Eleven months after the Sports Prototype Cup’s debut Formula 1 support race in Portugal, the Cup descended on the legendary Autodromo Nazionale Monza this weekend to host a pair of 35-minute support races to the Formula 1 Heineken Gran Premio d’Italia 2021. The quality grid included both the Revolution Trophy and the Radical SR3 Trophy. Both races were won by Swiss driver Michel Frey with his Revolution A-One.
Saturday Race
In the brilliant sunshine of a late summer Monza afternoon, it was polesitter Michel Frey who led into the first chicane. Behind, there was action as fellow front row starter Jesse Menczer was inadvertently squeezed by the fast starting Chris Hoy. Menczer showed a masterly piece of car control to avoid hitting anyone but was delayed by a trip through the gravel.
The concertina effect from this incident shook up the order with Dominik Dierkes gaining eight places to move into a heady fourth. Menczer and Marcello Marateotto were shuffled to the back of the pack, but both began mighty fightbacks.
Into lap two, Frey led Hoy and James Abbott, with Chris Short and Dierkes making it five Revolution A-One prototypes in the top five overall. Martin Verity headed the Radical SR3 Trophy battle with a clean first lap to climb to sixth.
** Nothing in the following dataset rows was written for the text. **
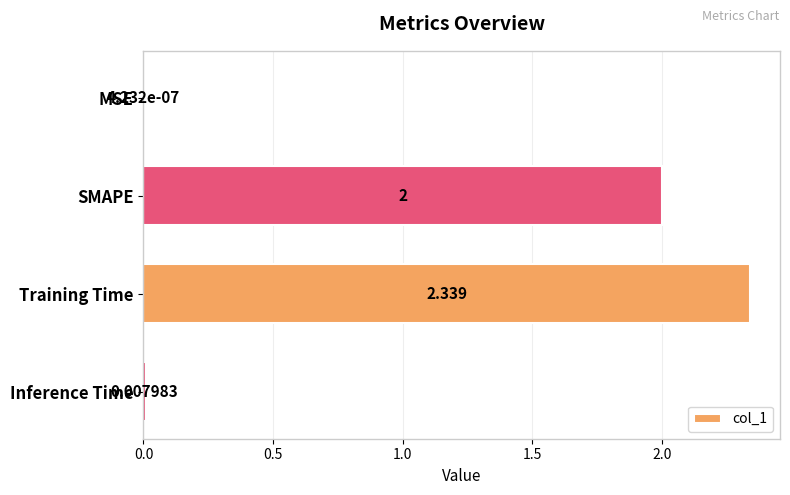

At which label is the value closest to 1?

Inference Time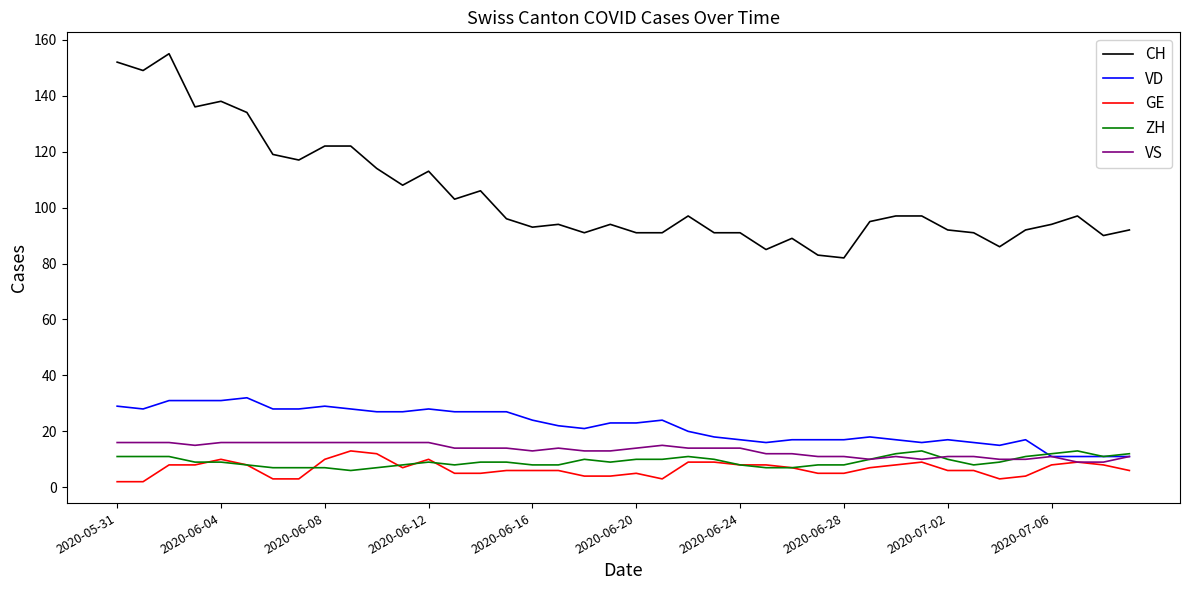

True or false: VS and CH cross at least once.

False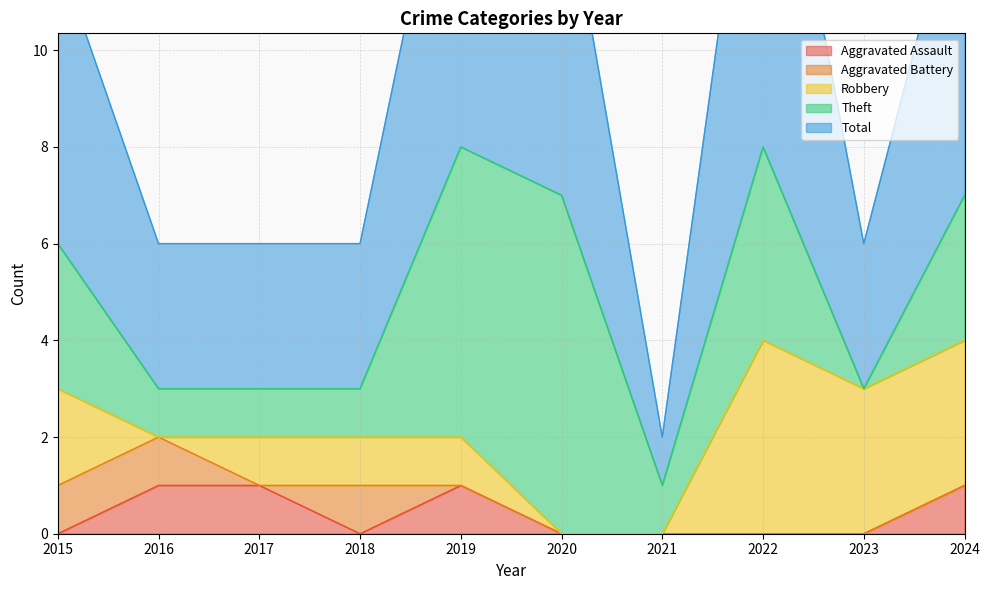

Is the value of Total at 2023 greater than the value of Theft at 2015?

No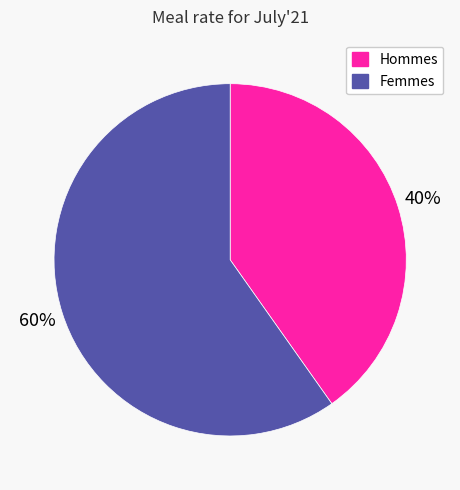

Does any single category account for the majority?

Yes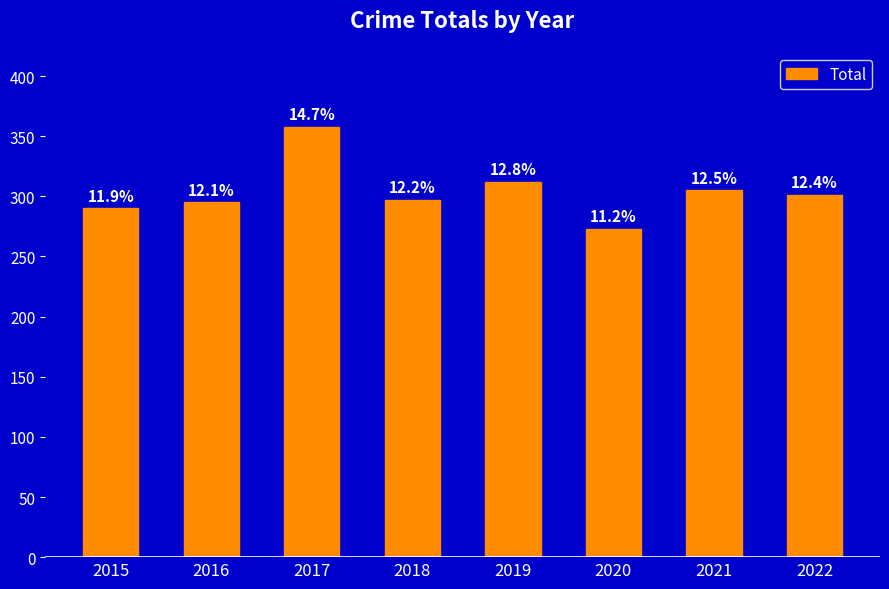

How many bars are there in total?

8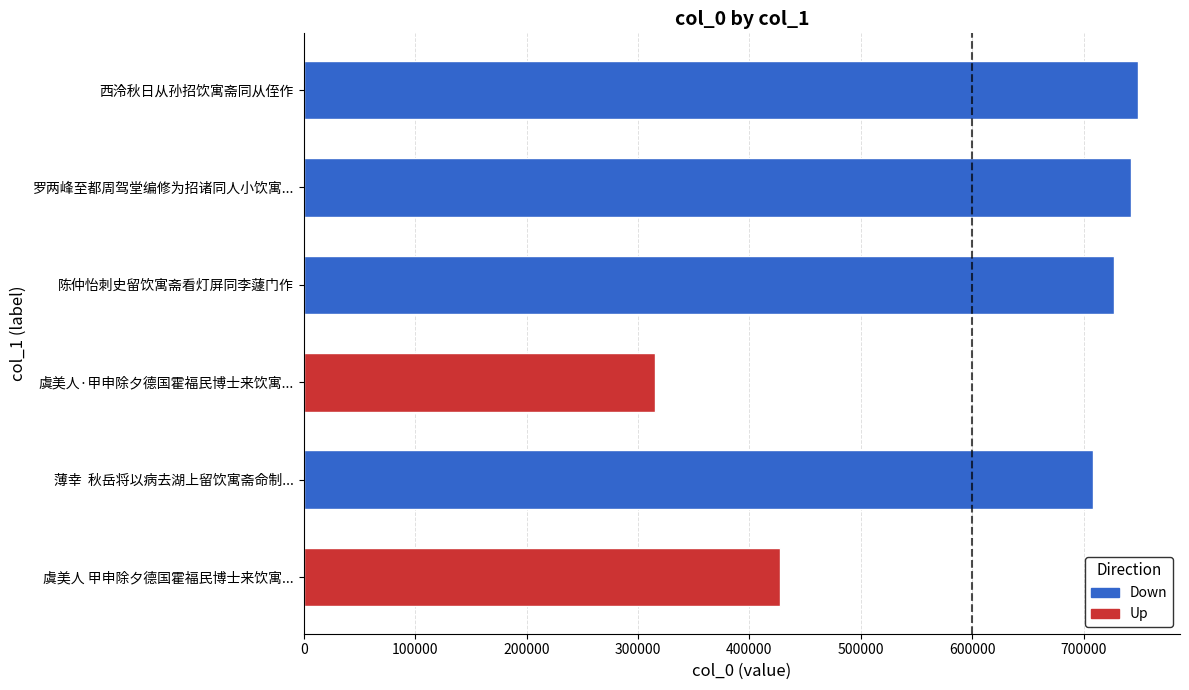

What is the difference between the maximum and second lowest values?

321294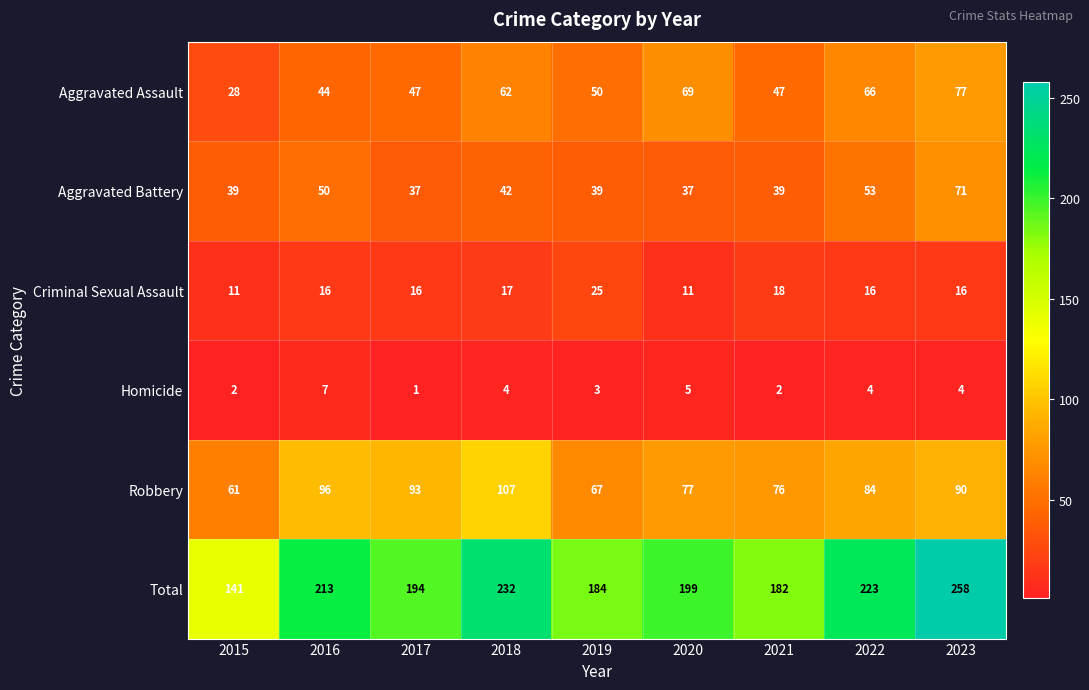

At which category is the sum across all series the highest?

2023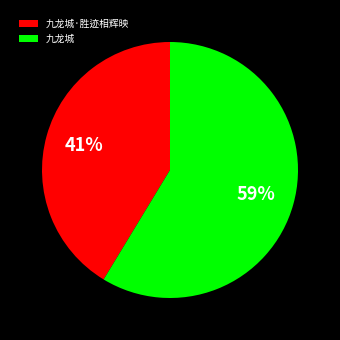

True or false: 九龙城·胜迹相辉映 accounts for 53% of the total.

False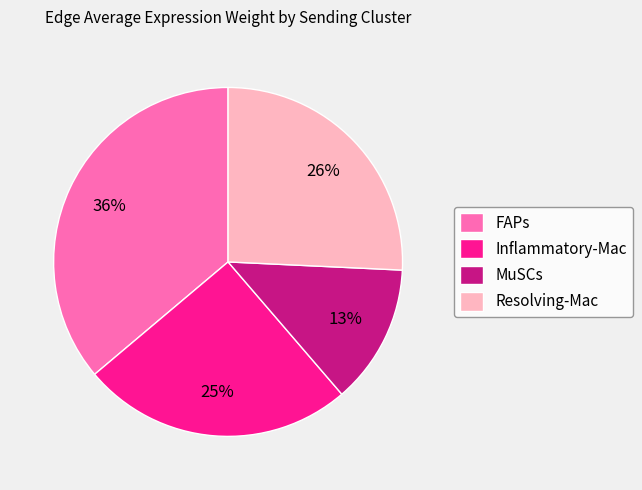

Which slice is the smallest?

MuSCs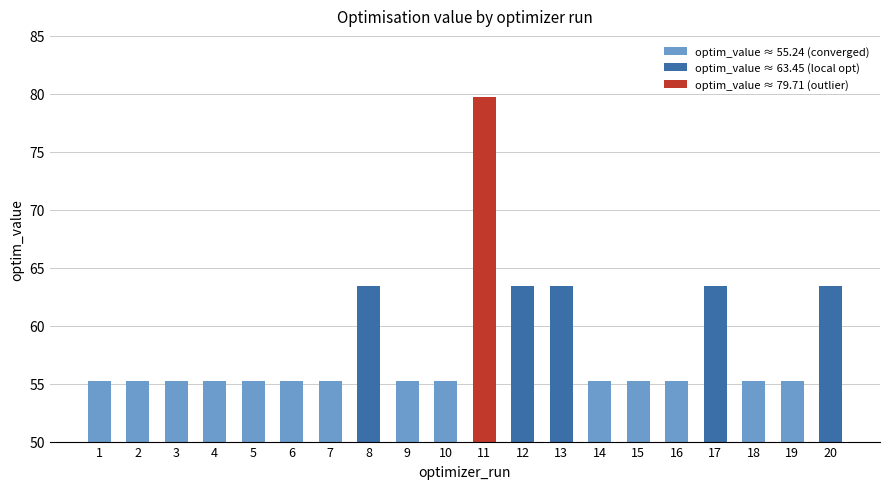

Reading right to left, extract all data points from this chart.

20=63.4	19=55.2	18=55.2	17=63.4	16=55.2	15=55.2	14=55.2	13=63.4	12=63.4	11=79.7	10=55.2	9=55.2	8=63.4	7=55.2	6=55.2	5=55.2	4=55.2	3=55.2	2=55.2	1=55.2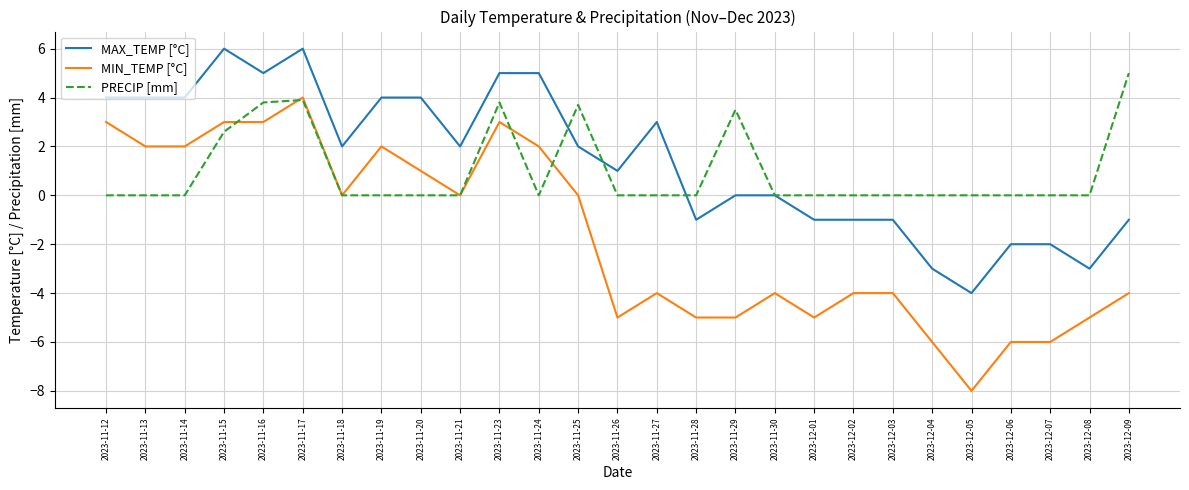

What is the sum of all MAX_TEMP [°C] values?

38.0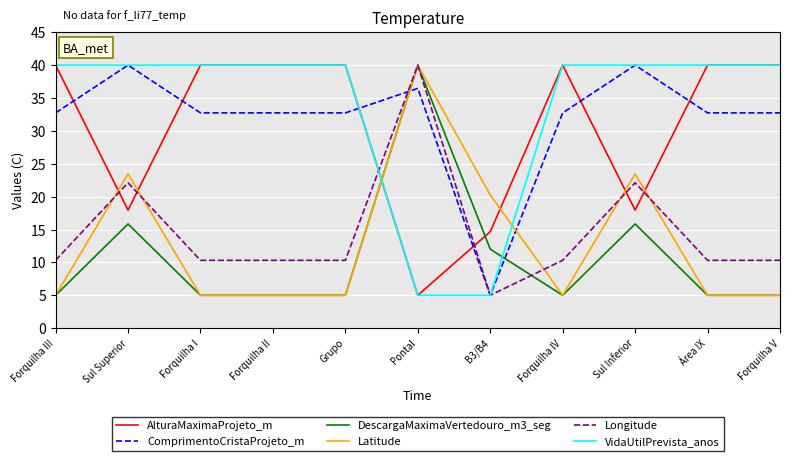

In Latitude, how many points are higher than both neighbors (excluding endpoints)?

3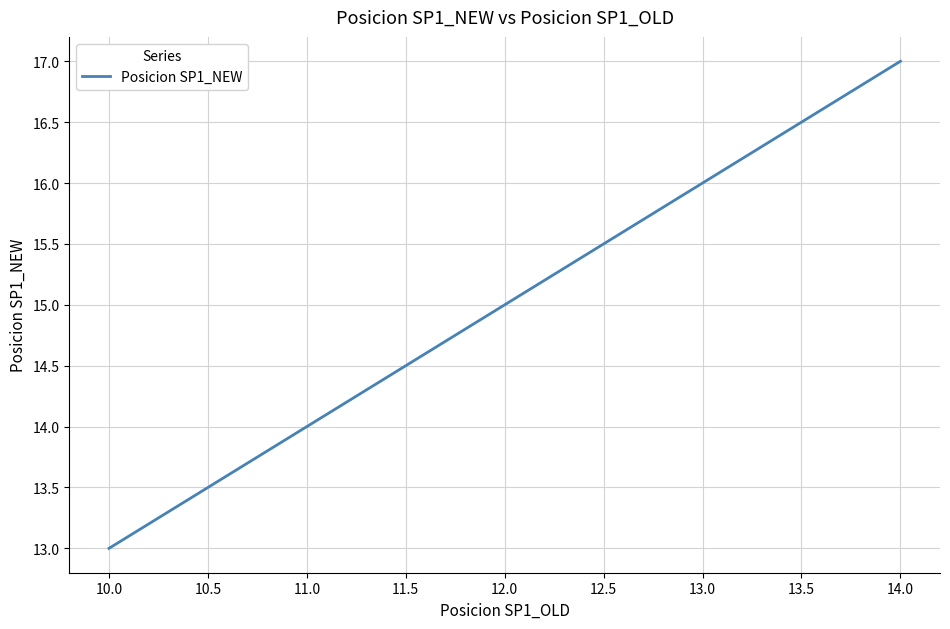

The chart shows a value of 15 at 12.0. True or false?

True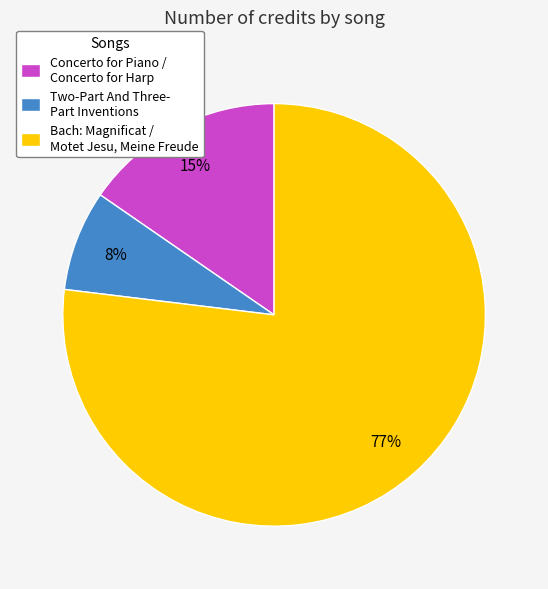

What percentage is the Bach: Magnificat / Motet Jesu, Meine Freude slice, to the nearest percent?

77%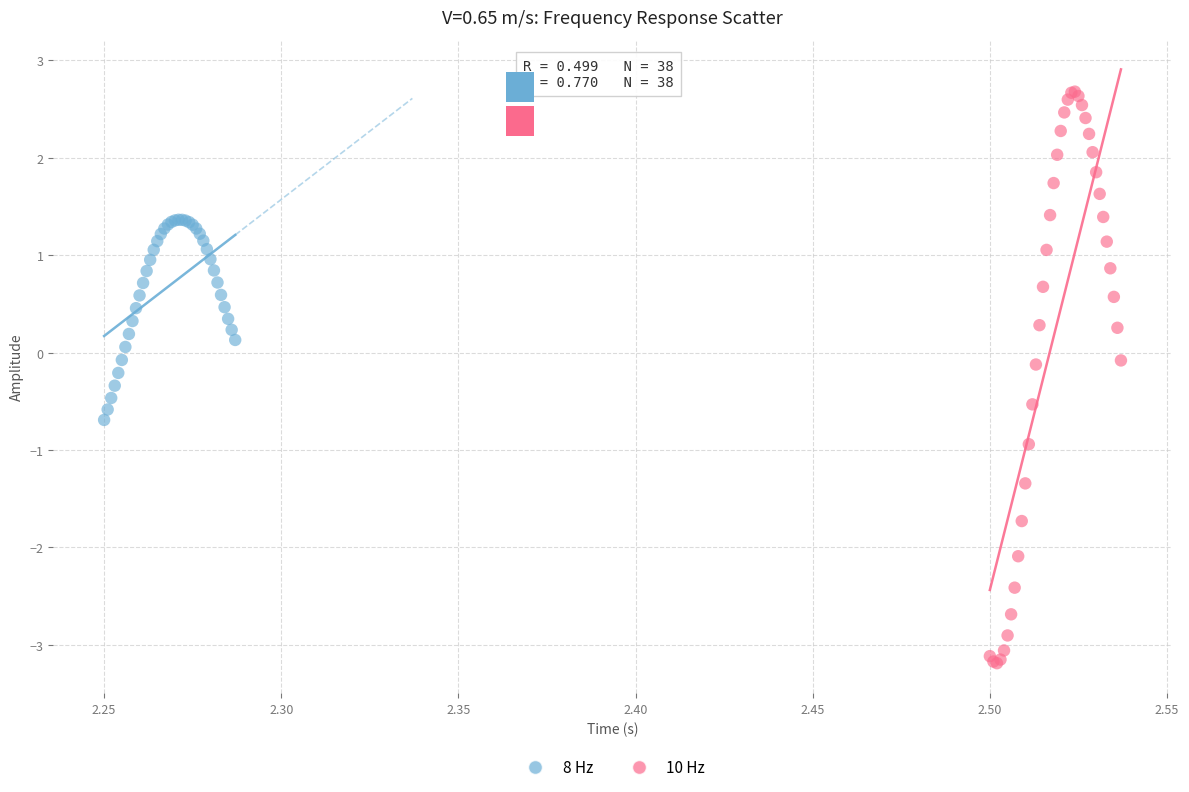

Which series has the widest spread of Y values?

10 Hz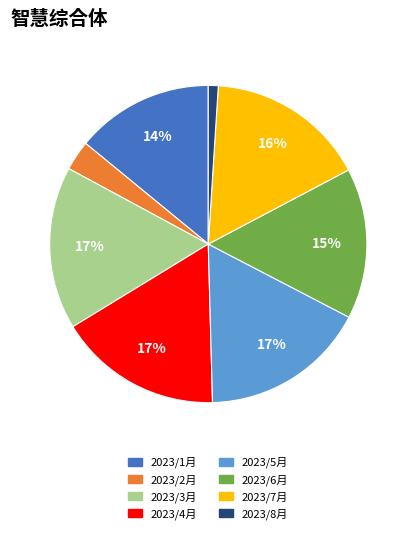

Which has a higher value, 2023/3月 or 2023/6月?

2023/3月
One of the expected Revolution front runners was Richard Wells, but he was suffering from drag from a damaged rear wheel arch caused in the first corner melee. This was the start of a bad day for the Breakell Racing driver.
On the following lap, Dierkes undid his good work with an off in turn one. With the order stable at the front, the eyes of the tifosi were on a brilliant battle for the lead in the SR3 class. Jacek Zielonka passed both Short and Verity on a stellar fourth lap and were joined by the leading Radical Romania Team driver Minhea Stefan, who was the man on the move in the early stages.
Equally entertaining was the Menczer fightback. From 14th, he was in the top ten after ten minutes of racing, with the recovering Marateotto shadowing every move.
Then on lap five, there was a dramatic collision at Lesmo. Schroeder lost control after getting two wheels on the grass on entry, Menczer braked to avoid him but Wells was launched airborne, riding over the top of Wells’ car. The resulting impact was heavy, but underlined the safety of the carbon fibre tub and double halo on the Revolution A-Ones of both drivers. Sadly, all three were out of the race. Dierkes had an off of his own, pitting for repairs under the safety car but losing a lap.
As the field bunched under the safety car, it was a Revolution top three with Frey leading Hoy and Abbott. The leading Radical was Zielonka in P4 from Verity and Stefan. Further back, Matt Brookes had avoided all the dramas and was having a great battle with Razvan Galan and Charles Graham.
The safety car came in on lap eight, and Zielonka overshot the chicane, handing the Radical lead to Verity. Brookes ran wide out of Lesmo 2, spearing across track into the inside barrier. There was impressive avoiding action from Marateotto and Zielonka, but Brookes suffered rear quarter damage in the impact.
Chris Short passed Verity for fourth on lap eight, at the same time as Frey posted the first lap in the 1m 53s bracket. Marateotto ran wide and lost a couple of places, but soon dispatched Zielonka and Stefan at T1 on lap 13 with Stefan making a brilliantly opportunistic manoeuvre to follow Marateotto through. Zielonka fought back with a brilliant demonstration of clean wheel to wheel racing, the Polish driver sitting it out with Stefan, side by side, for half a lap.
After 35 minutes of intense racing, Frey won by 18 seconds from Hoy and Abbott. Verity joined them on the podium as SR3 class winner. The BRM Speed Award for fastest lap in each class went to Frey and Verity.